> PROBLEM REQUIREMENTS:
Restate the records below word for word, and omit the images they hold.

(Stored data)
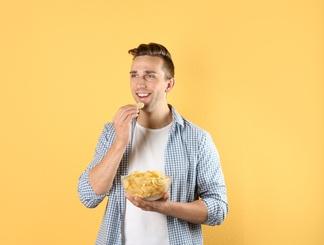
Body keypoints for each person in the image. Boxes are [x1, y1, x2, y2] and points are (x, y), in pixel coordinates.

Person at [78, 43, 228, 245]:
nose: (140, 84)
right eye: (134, 75)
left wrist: (164, 207)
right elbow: (89, 196)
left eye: (150, 75)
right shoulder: (112, 132)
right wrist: (120, 142)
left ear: (169, 84)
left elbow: (218, 208)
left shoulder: (197, 139)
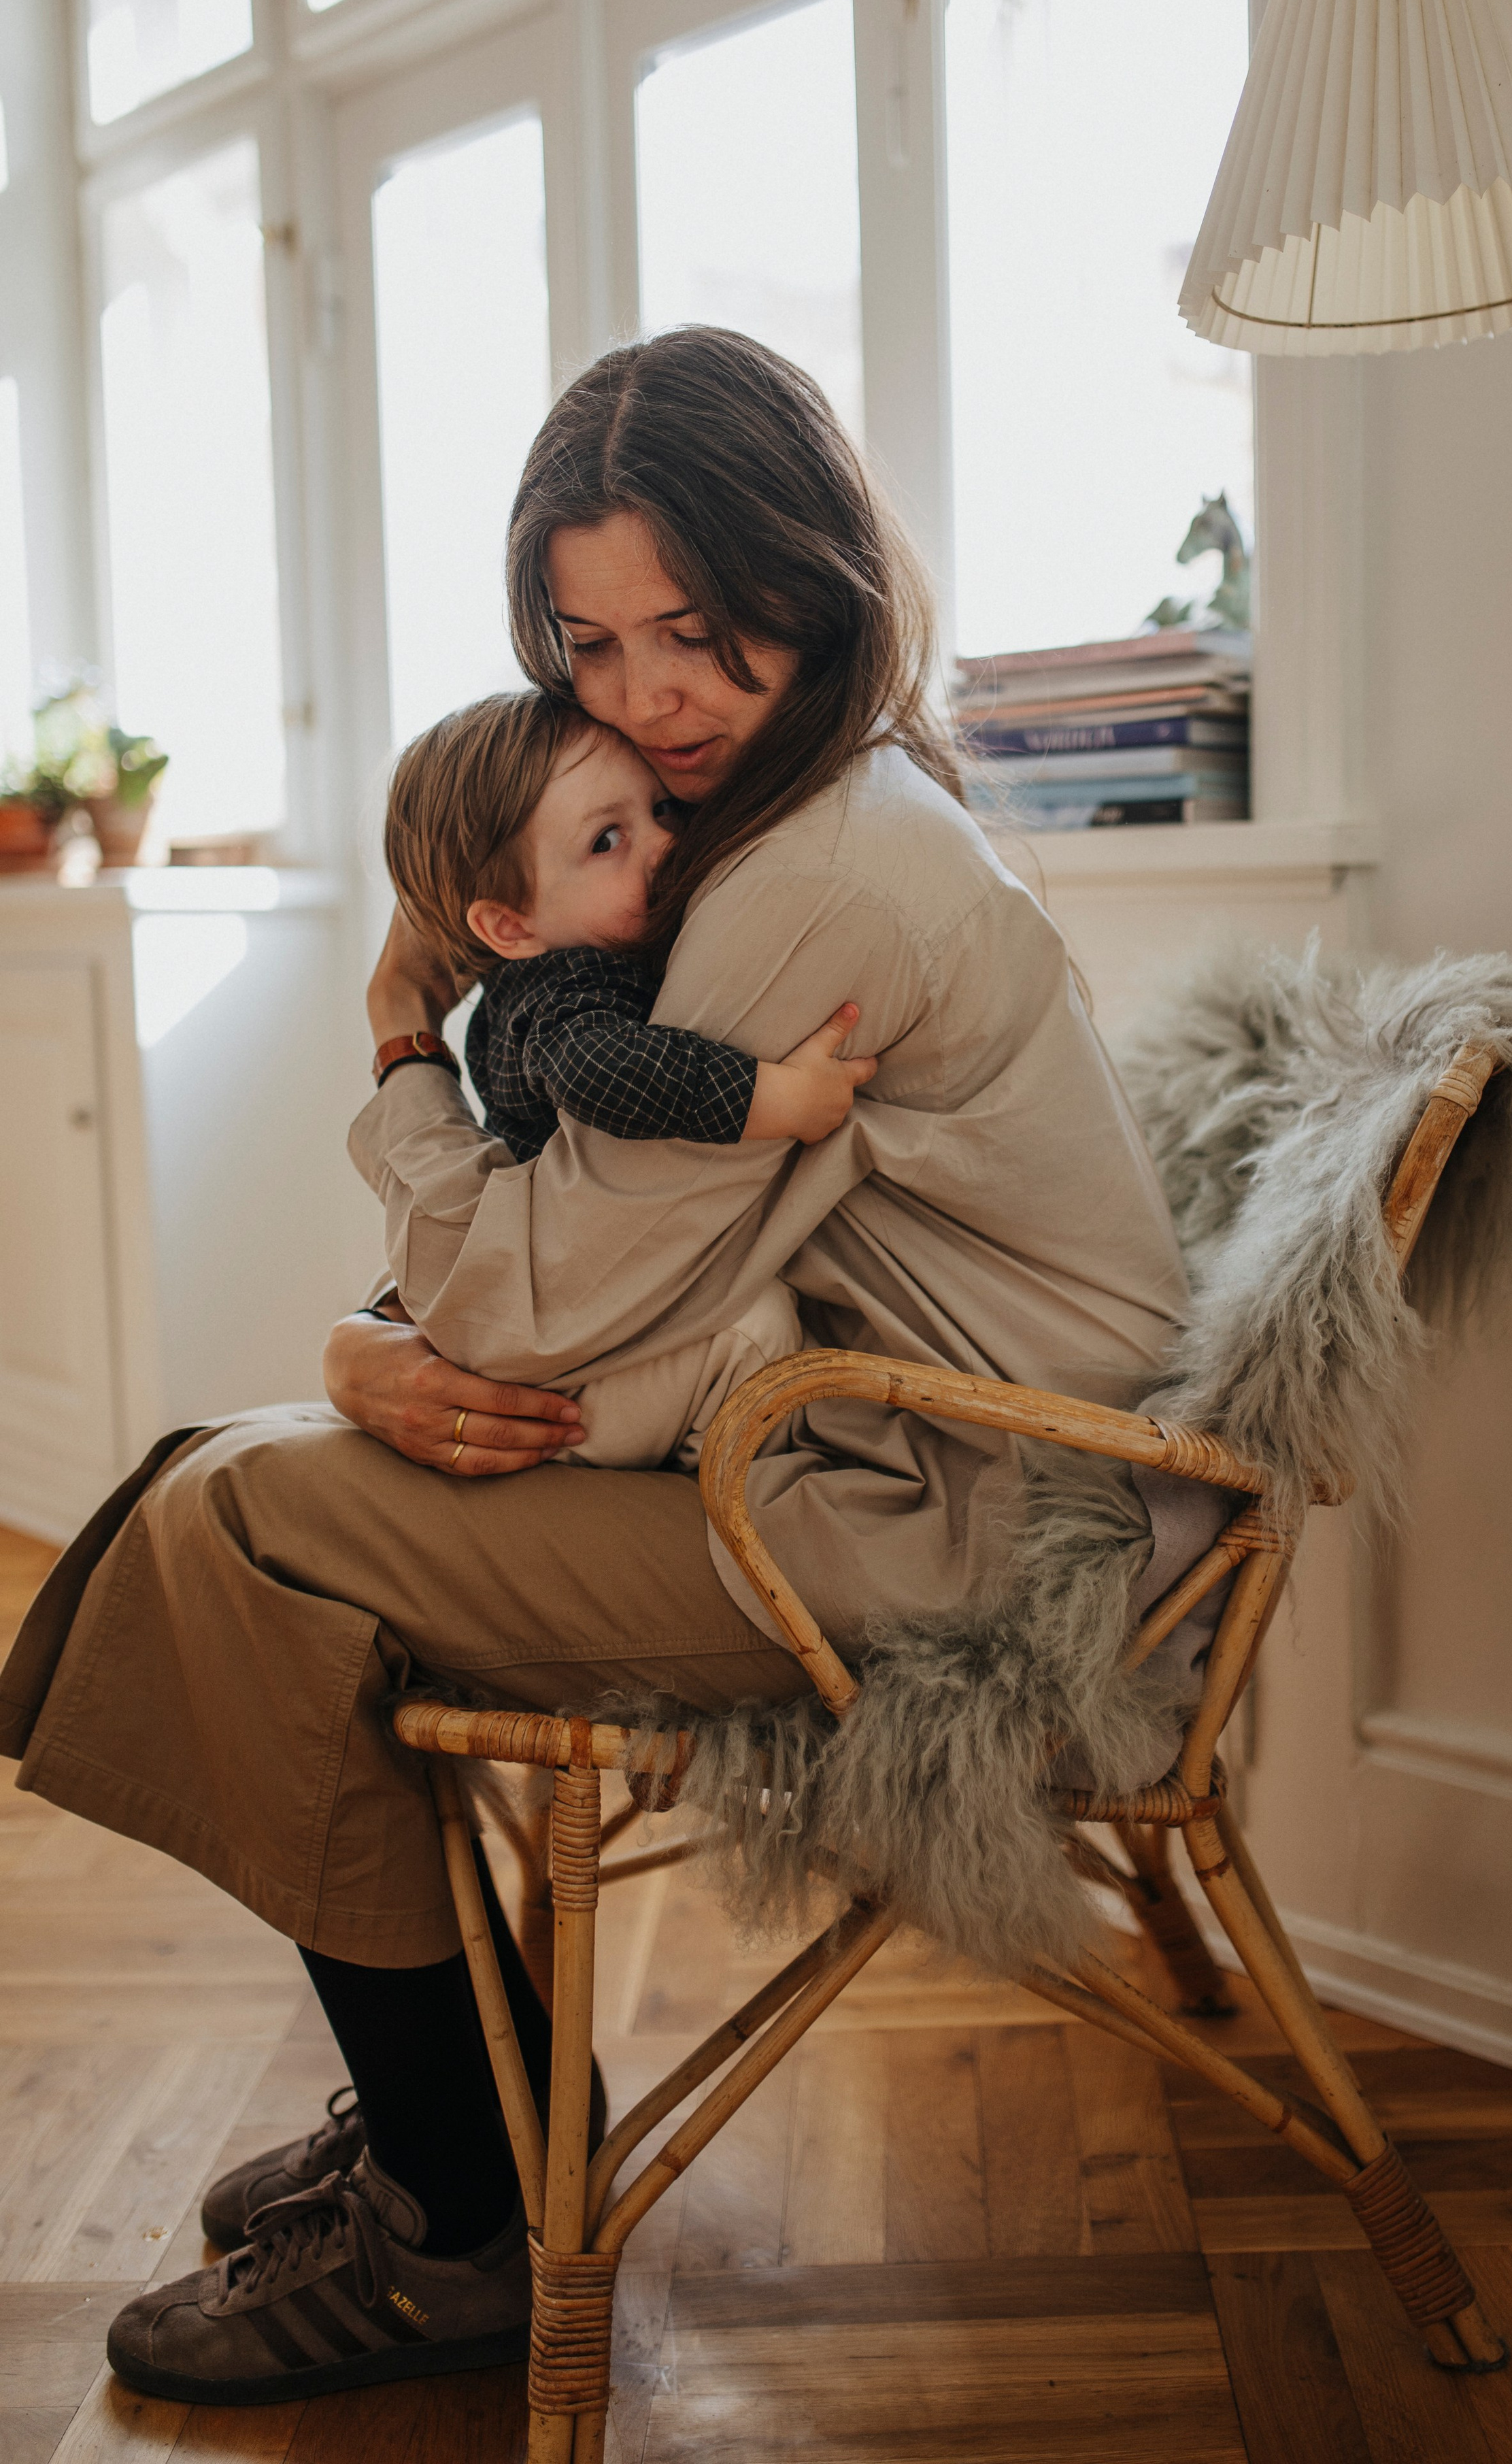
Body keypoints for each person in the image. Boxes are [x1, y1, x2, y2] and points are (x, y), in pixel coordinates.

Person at [0, 326, 1208, 2408]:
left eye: (699, 629)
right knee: (247, 1475)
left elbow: (541, 1312)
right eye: (588, 638)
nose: (644, 700)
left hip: (967, 1518)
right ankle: (453, 2119)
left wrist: (395, 1072)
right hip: (871, 1453)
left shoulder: (809, 876)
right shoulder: (810, 809)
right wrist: (373, 1356)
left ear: (813, 579)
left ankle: (451, 2214)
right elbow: (584, 1275)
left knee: (248, 1521)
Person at [378, 687, 877, 1470]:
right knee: (756, 1329)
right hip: (575, 1394)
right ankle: (682, 1482)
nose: (663, 843)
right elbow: (598, 1068)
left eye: (661, 810)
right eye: (606, 840)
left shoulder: (553, 966)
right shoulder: (568, 988)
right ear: (511, 925)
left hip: (577, 1345)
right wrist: (772, 1096)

> RESULT FOR THIS EXERCISE:
Body keypoints for each person in the image. Boxes are [x1, y1, x2, y2] and points are (x, y), in pixel coordinates.

Person at [78, 43, 228, 245]:
nose: (140, 84)
right eye: (134, 75)
left wrist: (164, 207)
right elbow: (89, 196)
left eye: (150, 75)
right shoulder: (112, 132)
right wrist: (120, 142)
left ear: (169, 84)
left elbow: (218, 208)
left shoulder: (197, 139)
Body keypoints for each person in the image. Boxes are [x1, y1, x2, y2] and points are (x, y), in pixel coordinates.

Person at [0, 326, 1208, 2408]:
left eye: (699, 629)
right knee: (247, 1475)
left elbow: (541, 1312)
right eye: (588, 638)
nose: (644, 700)
left hip: (967, 1518)
right ankle: (453, 2119)
left wrist: (395, 1072)
right hip: (871, 1453)
left shoulder: (809, 876)
right shoulder: (810, 809)
right wrist: (373, 1356)
left ear: (813, 579)
left ankle: (451, 2214)
right elbow: (584, 1275)
left knee: (248, 1521)
Person at [378, 687, 877, 1470]:
right knee: (756, 1329)
right hip: (575, 1394)
right ankle: (682, 1482)
nose: (663, 843)
right elbow: (598, 1068)
left eye: (661, 810)
right eye: (606, 840)
left shoulder: (553, 966)
right shoulder: (568, 988)
right ear: (511, 925)
left hip: (577, 1345)
right wrist: (772, 1096)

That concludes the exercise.